Costco Wholesale Corp. saw June same-store sales rise 4%, marginally missing market expectations. The fact that Memorial Day fell in the June reporting period, unlike the previous year, hurt sales by about 2% , the company said. This year’s five-week period included 33 trading days in the United States versus 34 last year.
For the five weeks ended July 4, Costco’s net sales rose 7% to $7.33 billion from the previous year.
In other same-store sales results for June:
• Ross Stores’ sales climbed 5%, just short of analysts expectations, as customers bought more items for their homes along with dresses and shoes. Overall revenue from the month rose 9% to $725 million from $666 million. The discounter boosted its second-quarter guidance. •At BJ’s Wholesale Club Inc., sales increased 3.8% in the five-week period ending July 3, not as much as analysts had expected. Excluding revenue from gasoline sales, the measure climbed 3.2%, missing the 4.4% jump on that basis that analysts had expected. • Fred’s Inc. said its sales rose 1.2%, short of analysts expectations.
ShopperTrak: Sales, traffic to grow in Q3
Chicago ShopperTrak said on Thursday that both retail sales and traffic for the third quarter is expected be relatively positive, compared with the same three-month period last year.
According to the company’s Retail Traffic Index (SRTI), total U.S. foot traffic is expected to decline 1% for the quarter, while the company’s National Retail Sales Estimate (NRSE) is forecasting a 2.6% retail sales rise.

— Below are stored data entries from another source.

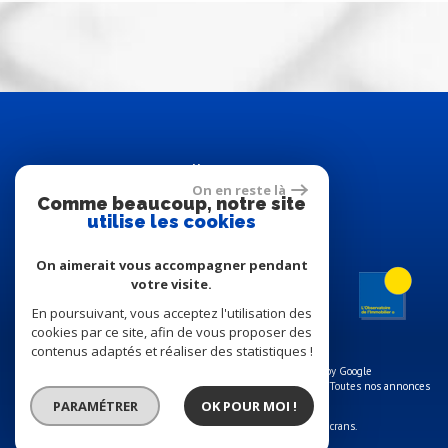
Adhérents
On en reste là
Comme beaucoup, notre site
utilise les cookies
On aimerait vous accompagner pendant
votre visite.
En poursuivant, vous acceptez l'utilisation des
cookies par ce site, afin de vous proposer des
contenus adaptés et réaliser des statistiques !
© 2026 | Tous droits réservés | Traduction powered by Google
Plan du site
-
Mentions légales
-
Nos honoraires
-
Liens
-
Admin
-
Toutes nos annonces
PARAMÉTRER
OK POUR MOI !
Site internet compatible multi-supports,
un seul site adaptable à tous les types d'écrans.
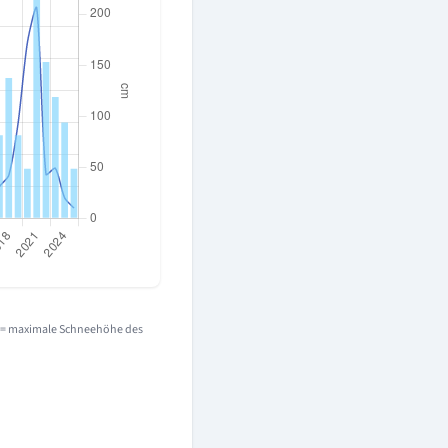
e = maximale Schneehöhe des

ShopperTrak reported back-to-school shopping — a retail period second only to the Nov./Dec. holiday season — will once be the star of the show in the third quarter, driving retail spending throughout August.

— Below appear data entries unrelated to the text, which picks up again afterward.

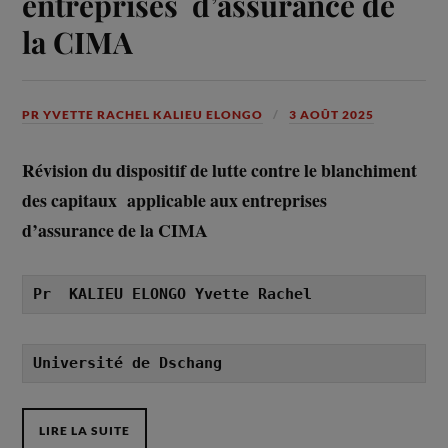
entreprises d’assurance de
la CIMA
PR YVETTE RACHEL KALIEU ELONGO
3 AOÛT 2025
Révision du dispositif de lutte contre le blanchiment
des capitaux applicable aux entreprises
d’assurance de la CIMA
Pr  KALIEU ELONGO Yvette Rachel
Université de Dschang
LIRE LA SUITE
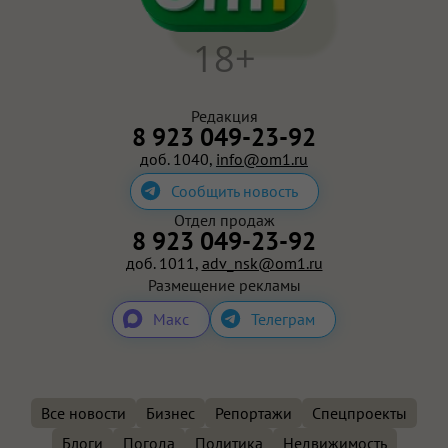
18+
Редакция
8 923 049-23-92
доб. 1040,
info@om1.ru
Сообщить новость
Отдел продаж
8 923 049-23-92
доб. 1011,
adv_nsk@om1.ru
Размещение рекламы
Макс
Телеграм
Все новости
Бизнес
Репортажи
Спецпроекты
Блоги
Погода
Политика
Недвижимость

While the company’s data shows retail sales during “back-to-school” 2009 slipped 4.9%, it does not expect a repeat of this dismal performance as value-driven consumers and pent up demand are pointing to relative recovery for retailers in 2010. Pointing to this fact, ShopperTrak’s data shows year-over-year retail sales have increased in 21-of-26 possible weeks so far this year.
Although the retail traffic intelligence provider expects a slight uptick in third-quarter sales, Bill Martin, co-founder of ShopperTrak, warned that several economic conditions could drive both retail sales and traffic downward over the next three months.
“As with several sectors, continued slow growth in the job market could have an adverse effect on retailers over the next three months,” Martin said. “This added to the possibility of even higher gasoline prices could mean fewer shopping trips to the malls, which could also negatively impact retail performance.”
Martin continued, “That being said, consumers have proven willing to spend this year and pent up demand should materialize during back-to-school season as old wardrobes and other necessary items must be replaced.”